Il titolo la dice lunga riguardo al nuovo disco del duo composto da Andrea Biondi e Jacopo Ferrazza, che in onore del pensiero kierkegaardiano scelgono di dare alla loro nuova creatura il nome “Aut Aut“; ed ascoltando le dieci tracce del disco, vien da pensare che i due musicisti non avrebbero potuto scegliere nome più adatto.
Come il suo correlativo filosofico, “Aut Aut” divide e seleziona il pubblico tra chi può e chi invece non possiede gli strumenti necessari per capire la musica di Biondi e Ferrazza; attenzione, però: basterebbe pochissimo (sopratutto al giorno d’oggi) a rinchiudere la portata del lavoro del duo ad un operazione nostalgica di ulteriore “innicchiamento” della musica elettronica (quella d’autore, che non ammicca obbligatoriamente al dancefloor).

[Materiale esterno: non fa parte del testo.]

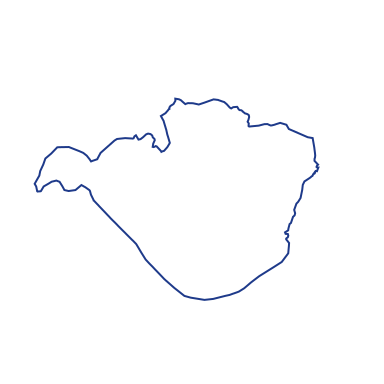 outline of Dawran Anis, Dhamar, Yemen, rotated 148°
{"feature_id": "15242507B11667753358697", "entity_name": "Dawran Anis", "entity_type": "district", "adm_level": 2, "iso_a3": "YEM", "parent_name": "Yemen", "parent_adm1": "Dhamar", "projection": "orthographic", "projection_center": [44.103, 14.829], "detail": "fine", "context": "isolated", "style": "outline", "palette": "blue", "viewbox_px": 384, "rotation_deg": 148, "n_neighbors": 0, "source": "geoboundaries", "source_scale": "gbopen_adm2", "svg_char_len": 3887}
<svg xmlns="http://www.w3.org/2000/svg" viewBox="0 0 384 384"><g transform="rotate(148 192 192)"><path d="M260.8,130.0L257.9,120.2L256.6,116.6L253.5,107.9L249.1,103.1L238.6,93.9L230.7,90.1L218.6,86.2L214.7,84.8L210.9,84.0L210.2,83.8L206.1,82.9L204.9,82.7L198.8,82.7L190.1,84.0L188.2,84.2L179.6,85.0L177.7,85.0L175.2,85.0L174.8,85.0L170.1,85.0L167.4,85.0L163.0,85.0L153.0,85.1L142.9,89.0L138.4,94.9L136.7,97.3L137.0,100.2L137.2,101.6L137.1,102.3L136.4,102.7L134.8,102.8L133.5,103.9L133.0,105.6L134.8,106.9L134.5,108.5L130.8,108.5L129.6,109.9L129.3,110.2L126.2,113.1L124.5,113.3L119.5,117.4L117.4,117.8L115.8,119.3L114.8,122.7L109.6,126.8L107.2,127.4L103.1,129.4L97.4,135.4L94.3,139.3L91.0,141.4L89.9,141.4L85.4,141.5L83.6,141.6L82.3,141.9L81.4,141.8L80.9,142.0L80.3,142.6L79.7,142.9L79.0,143.1L78.8,143.2L78.4,142.7L77.5,143.1L77.3,143.8L77.1,143.9L76.0,144.3L75.0,143.4L73.6,144.5L71.9,145.8L72.8,146.4L73.1,147.3L71.8,148.2L70.6,148.4L71.6,153.5L70.5,155.2L69.5,156.0L68.2,157.6L67.1,159.8L65.4,163.5L64.7,165.0L61.1,173.8L64.8,177.1L76.5,194.1L76.3,199.0L80.6,203.9L83.7,204.7L84.8,205.0L85.4,205.1L87.3,205.6L87.8,205.8L88.8,206.1L89.9,206.6L90.0,206.7L90.9,207.9L92.0,209.6L94.5,211.1L96.3,211.7L100.2,212.9L108.8,217.2L109.1,217.9L109.1,218.0L107.5,220.1L107.6,222.1L105.9,223.3L103.8,225.3L103.1,227.0L103.3,227.5L103.6,228.5L104.8,230.0L105.3,230.4L105.4,230.6L106.0,232.4L106.4,233.4L106.3,233.7L106.8,235.1L107.9,236.0L108.3,236.3L108.6,237.4L108.6,238.5L108.5,239.5L108.6,240.3L112.1,242.1L112.3,242.1L113.9,242.1L114.5,242.1L115.2,243.5L115.3,243.9L115.4,244.6L116.0,248.0L117.0,251.2L118.7,253.2L119.4,254.1L120.7,255.7L121.2,256.4L121.4,256.5L122.5,257.4L123.2,258.0L123.5,258.2L124.6,259.1L129.5,260.2L134.1,261.2L139.9,262.6L140.9,263.6L144.1,266.7L145.4,267.6L146.4,268.2L148.3,269.5L149.1,269.7L150.9,270.1L151.1,270.1L151.3,270.7L151.7,272.0L152.3,274.0L152.8,275.8L153.0,276.1L153.9,277.5L156.7,280.0L157.5,278.6L157.7,278.2L161.1,276.4L162.6,276.4L164.6,276.4L166.3,275.7L167.1,274.5L167.4,274.7L169.1,274.0L172.1,273.1L172.6,272.9L177.1,272.9L178.1,272.9L178.3,269.7L178.4,267.3L178.7,266.4L179.8,262.4L180.0,261.6L180.6,259.5L180.8,258.6L182.5,253.8L183.1,251.4L184.8,245.4L185.3,245.1L187.6,243.9L189.2,243.1L189.5,243.0L193.9,241.7L195.0,242.0L196.0,242.2L196.2,242.3L196.7,242.3L196.6,243.1L197.8,249.4L198.5,250.2L199.4,250.2L200.7,250.4L201.4,251.1L199.2,253.6L196.1,255.7L195.7,257.0L196.3,259.1L195.8,261.0L196.3,262.6L196.5,263.1L196.8,263.4L198.1,264.6L198.3,264.8L200.3,265.2L204.4,264.4L207.6,264.1L209.6,264.8L209.5,269.8L211.3,269.7L213.1,268.5L214.0,268.7L214.6,269.2L220.1,273.1L225.0,275.5L227.5,276.7L228.5,276.7L230.5,276.7L248.9,273.6L249.0,273.5L251.8,271.9L254.9,270.1L255.0,270.0L259.3,271.0L259.6,271.1L261.4,271.4L261.5,274.2L262.0,278.6L263.5,282.8L265.8,286.2L272.6,295.4L280.6,300.2L280.7,300.3L282.6,301.3L291.0,299.2L298.6,298.1L303.6,294.1L309.6,290.2L312.8,286.8L318.0,284.0L321.1,282.3L321.2,279.3L322.9,274.6L322.7,274.2L321.8,273.8L321.3,273.5L319.9,272.8L319.7,272.8L315.4,275.0L314.9,275.3L309.0,275.1L305.7,275.1L305.2,275.0L304.4,274.7L301.7,273.8L301.0,273.6L299.3,271.3L298.9,270.9L298.9,265.6L299.1,262.1L299.2,261.4L298.9,261.0L296.1,258.2L289.8,255.4L284.8,256.1L282.1,256.5L281.0,254.5L280.5,253.5L280.0,252.7L278.0,247.9L278.0,246.9L279.1,243.3L279.7,237.5L279.9,237.0L279.8,236.9L278.7,231.5L278.5,230.7L278.4,230.0L278.2,228.9L276.4,220.2L275.7,216.7L275.4,215.4L274.9,212.6L274.7,211.8L274.4,210.4L273.5,206.7L272.9,204.0L272.7,202.9L272.3,201.1L271.3,196.7L270.4,192.9L270.1,191.5L268.1,182.8L267.9,182.2L267.2,178.9L267.0,178.0L266.9,177.5L266.9,176.3L267.1,167.6L267.1,167.1L267.1,162.3L267.1,160.3L267.1,159.3L266.1,154.1L265.1,149.7L265.0,149.2L264.3,145.6L263.9,143.8L263.1,140.0L262.2,135.6L261.6,132.6L261.4,132.1L261.0,130.5L260.8,130.1L260.8,130.0Z" fill="none" stroke="#1e3a8a" stroke-width="2"/></g></svg>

La realtà è diversa, attraverso sfumature di senso e ricerca che guardano alla resistenza etica ed estetica piuttosto che al nostalgismo fine a sè stesso: i due producer scelgono la via più ardua per arrivare all’ascoltatore, avendo ben chiara in mente la volontà di proporre una complessità che possa essere ri-educativa, incapace di rarefarsi nell’ipersemplificazione merceologica della musica a “qualcosa di cui fruire”.
Alla musica “usa e getta”, Ferrazza e Biondi preferiscono la musica che non si fa usare perchè difficile da maneggiare, capace magari di spaventare chi non conosce la materia stimolando allo stesso tempo il dibattito circa la necessità di rendere competente l’ascoltatore, ormai vittima seriale degli abusi dell’ascolto consumistico propinato dall’industria. In questo senso, “Aut Aut” diventa esercizio per l’ascolto attivo e confronto con la complessità del reale attraverso dieci tappe incapaci di assecondare il pubblico ma intenzionate a sfidarne la capacità di comprensione: scorci di riflessione e introspezione che sembrano articolarsi senza soluzione di continuità lungo il perimetro instabile di un disco magmatico, che leva ogni punto di riferimento al destinatario dopo averlo tolto al destinante.
Sì, perchè di fronte alla materia mobile di “Groovy” o “Creation” la mano (e le intuizioni armonico-ritmiche) dei due compositori sembra obnubilarsi dietro il continuo divenire senza posa della non-forma musicale, incapace allo stesso tempo di precludersi larghi cantati (come in “Revelation”, o nella conclusiva “Tia Mak”) che richiamano alla musica d’arte in un dialogo continuo tra contemporaneità e tradizione, con riferimenti al lied schumanniano come alla distorsione percettiva ricercata dagli Area, o alla psichedelia di chiara influenza pinkfloydiana.
Insomma, un ottimo lavoro che testimonia l’esistenza in Italia di un’inossidabile resistenza, impegnata a combattere sul duplice fronte: da una parte, contro l’abuso dell’industria, che senza posa omologa e atrofizza l’orecchio dell’ascoltatore-consumatore moderno; dall’altra, in sostegno alla trasmissione di un modo di “fare musica” che possa tornare a pretendere il proprio diretto di esistenza come pratica che necessita di competenze, per farsi davvero operativa.